The Fed is now entering the most difficult phase of monetary policy · CNBC
  • The U.S. Federal Reserve's task is complicated by unfolding fiscal and trade policies.

  • A weak labor supply and productivity are additional problems.

  • Those critical variables have a crucial impact on growth and inflation.

The successful transition from a crisis-management monetary policy to credit conditions compatible with steady economic growth and price stability requires exceptionally good short-term forecasting — and a fair amount of luck.

That tongue-in-cheek allusion to divine intervention is meant to underscore the difficulty of "normalizing" the monetary policy that was designed to deal, for six years, with nearly catastrophic systemic problems in the financial services industry and in the real economy.

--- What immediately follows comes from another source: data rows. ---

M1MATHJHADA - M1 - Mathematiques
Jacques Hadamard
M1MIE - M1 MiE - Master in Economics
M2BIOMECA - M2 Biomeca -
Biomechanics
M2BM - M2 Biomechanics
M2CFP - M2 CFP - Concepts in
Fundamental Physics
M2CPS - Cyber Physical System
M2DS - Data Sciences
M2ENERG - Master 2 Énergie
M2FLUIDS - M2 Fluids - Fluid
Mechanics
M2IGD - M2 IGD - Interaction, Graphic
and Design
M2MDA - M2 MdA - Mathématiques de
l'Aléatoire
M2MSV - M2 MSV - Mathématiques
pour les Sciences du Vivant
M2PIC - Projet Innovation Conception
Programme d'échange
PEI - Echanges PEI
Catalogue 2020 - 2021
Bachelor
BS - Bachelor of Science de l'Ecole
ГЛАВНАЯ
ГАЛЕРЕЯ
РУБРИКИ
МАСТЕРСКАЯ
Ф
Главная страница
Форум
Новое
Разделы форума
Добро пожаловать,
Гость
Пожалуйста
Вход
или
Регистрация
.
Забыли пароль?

United States faced all that between December 2007, when the Federal Reserve began opening wide its discount facilities to rescue the faltering banking system, and the second half of 2013 when the banks' borrowing at the Fed — an exceptional circumstance compared with central banking practices in the rest of the world — went back to pre-crisis levels.

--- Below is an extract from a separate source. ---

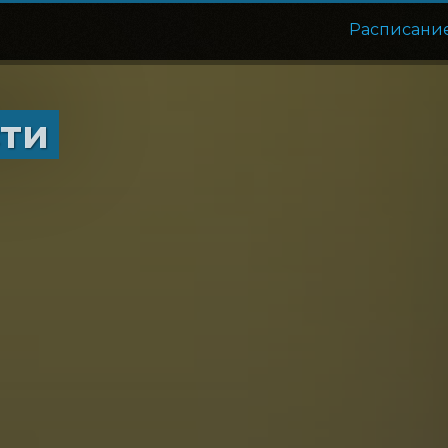
Расписани
сти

But even then, banks remained gun-shy about taking on the risks in their core business of consumer finance. They needed to rebuild their shattered capital structures by acquiring the risk-free U.S. Treasury securities, while non-banks took up the slack with a 6 percent growth in their consumer lending portfolios.

Lost in transition?

Technically, however, the monetary policy had a relatively simple task during the long process of ensuing economic recovery.

With subdued wages and prices in an environment of a slow-growing demand, output and employment, the money supply had to be expanded through conventional and non-conventional policy instruments in order to stimulate bank lending to households, and to prop up business investments by lowering the cost of capital.

Judging by the Fed's current management of its own balance sheet, that still seems to be the main policy concern. Last month, the monetary base — known as "M0," the only aggregate the Fed directly controls — was still 2.9 percent above its year-earlier level, and its average amount during February was $30.3 billion above the previous month.

What are those numbers telling us about the way the Fed sees the economic activity and price dynamics? They reflect the Fed's official statements that there are no inflation-threatening capacity pressures in labor and product markets.

The Fed also seems to be reassured by the fact that its preferred inflation gauge — the core rate of the Personal Consumption Expenditures (PCE) index — remained stable in January for four consecutive months at 1.5 percent, substantially below the 2 percent target.